It feels strange to be so shocked about it.
I mean, I grew up Protestant. The number of people who I know who DON'T have an intimate relationship with Our Blessed Mother must be well over a thousand.
Both this surprise felt like a curve ball.
I had a deep conversation about a recent health crisis with a fellow Catholic who matched me in all the external trappings of my faith.
I followed the conversation so closely about the doctors, and the test results and that "we can't promise anything certain about the outcome until after surgery..."
And then there were these gaps, because in my head I kept remembering my own journey through the NICU and mentally adding "and that's the moment when Mommy Mary entered into the hospital room."
But this story didn't have that.
No intangible spiritual presence.
Everything commented upon was something tangible. The doctors where great. The church was "great" --but only in a physical, tangible way as in "everyone brought us food every night."

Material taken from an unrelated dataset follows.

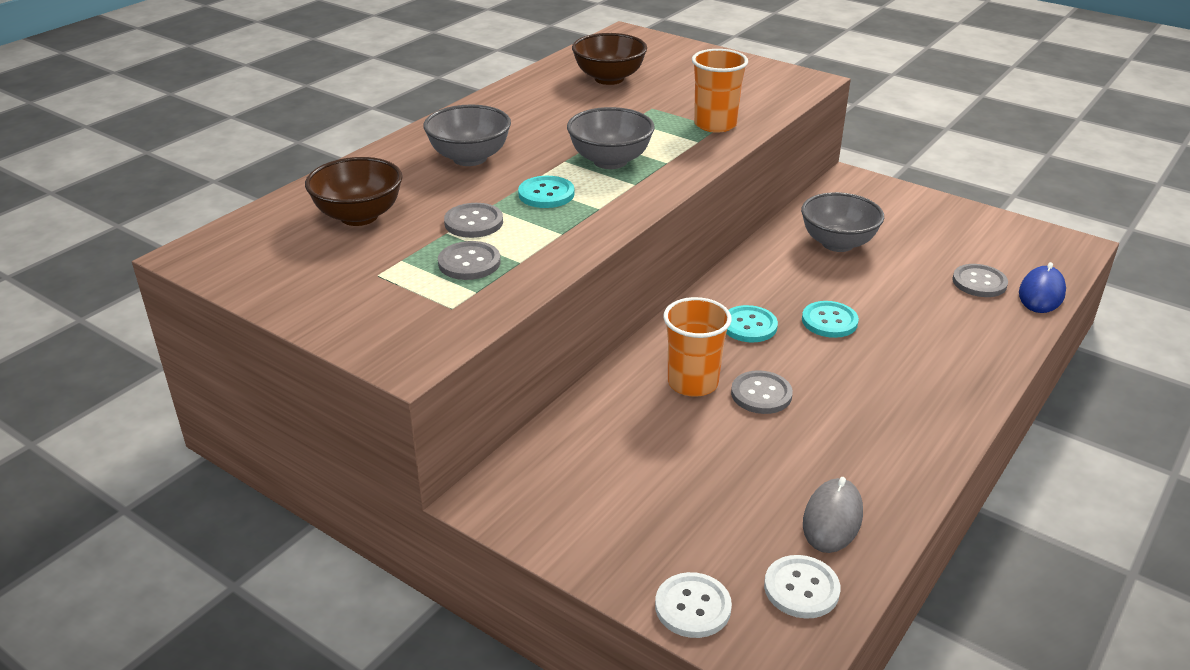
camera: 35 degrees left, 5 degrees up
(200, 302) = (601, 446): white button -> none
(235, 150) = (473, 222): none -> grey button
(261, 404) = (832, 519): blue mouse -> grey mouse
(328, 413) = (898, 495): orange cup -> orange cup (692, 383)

And it made me realize what a very precious gift it is to see Mom in my life. I get in trouble. I get hurt. I get scared. And Mom shows up!
I can see her. I can smell her.
And anytime someone does a great kindness to me- either a priest giving me some great advice, or a friend sending me flowers in the hospital recovery room-- I see it as a special sign of love from Her! It's HER son or HER daughter that is giving me that love.

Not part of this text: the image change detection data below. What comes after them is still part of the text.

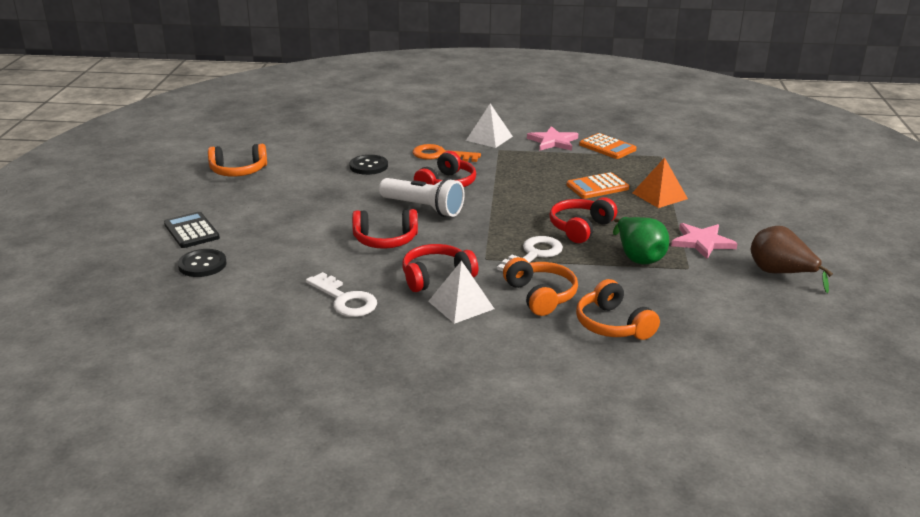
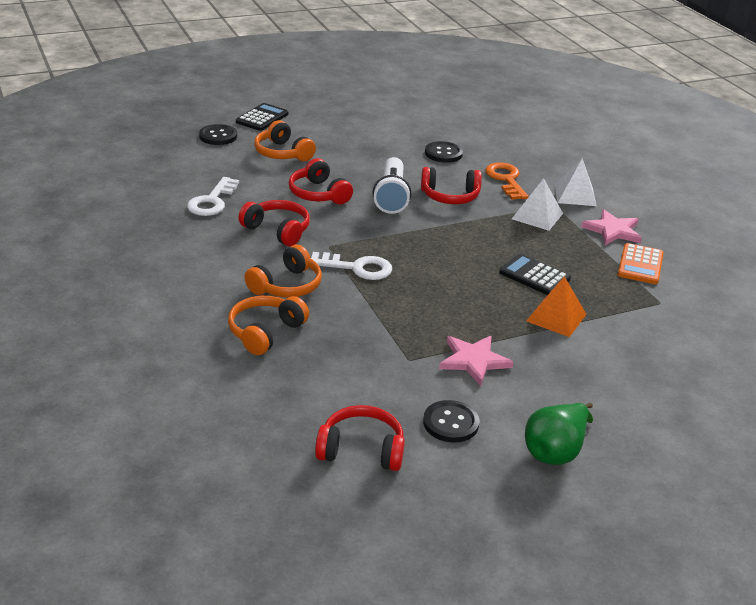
camera: 60 degrees right, 5 degrees up
(238, 171) = (373, 106): orange headphones -> orange headphones (282, 153)
(461, 305) = (242, 251): white pyramid -> white pyramid (537, 216)
(580, 228) = (433, 282): red headphones -> red headphones (361, 450)
(597, 187) = (534, 276): orange calculator -> black calculator
(638, 257) = (404, 325): green pear -> green pear (555, 451)
(780, 273) = (450, 423): brown pear -> black button

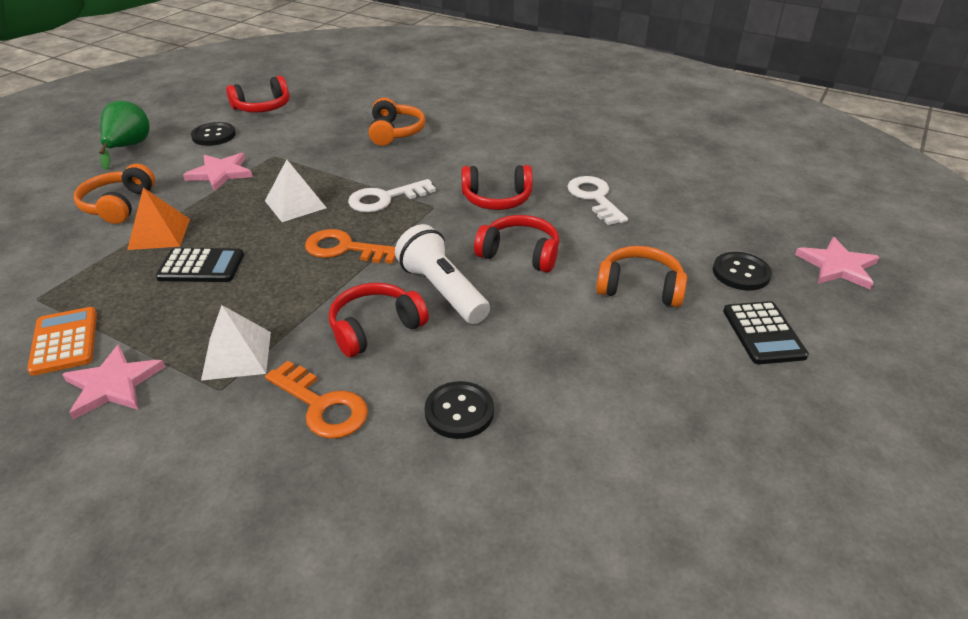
camera: 145 degrees right, 5 degrees up
(164, 118) = (837, 266): none -> pink star
(287, 286) = (422, 163): orange headphones -> orange headphones (118, 205)
(425, 245) = (344, 249): none -> orange key
(575, 195) = (194, 433): white pyramid -> white pyramid (295, 204)

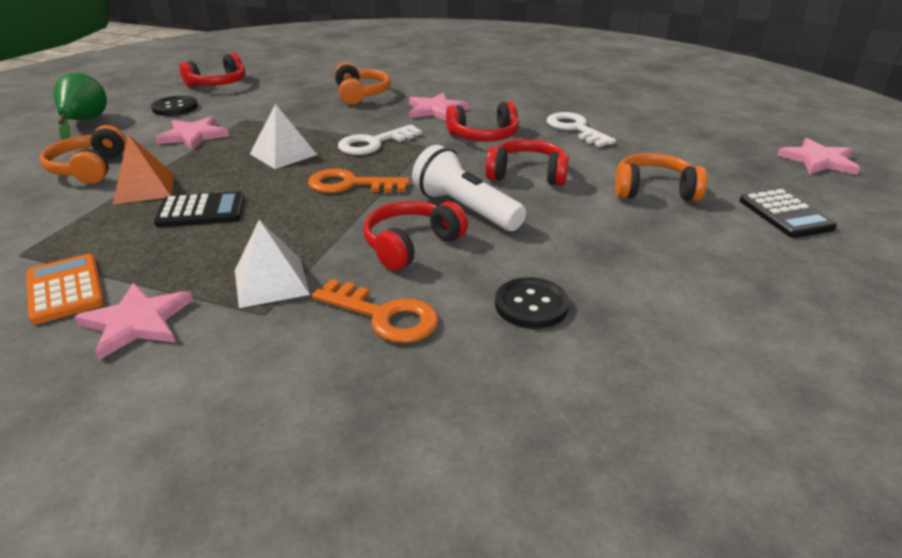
camera: 10 degrees left, 5 degrees down
(462, 160) = (436, 110): none -> pink star
(741, 273) = (738, 172): black button -> none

I don't walk around being amazed that some random people are "spontaneously" kind to me.
Those special signs of affections come from a source-Her.
And all healing comes from HIM.
I wonder how many other people are out there, going to Mass on Sunday, giving birth to lots of kids, going through the dark night of unemployment or health scares or unexpected pregnancies who doesn't know that
OUR MOM IS THERE.
Sort of make me want to tell the whole wide world about "what a friend we have in Mary!"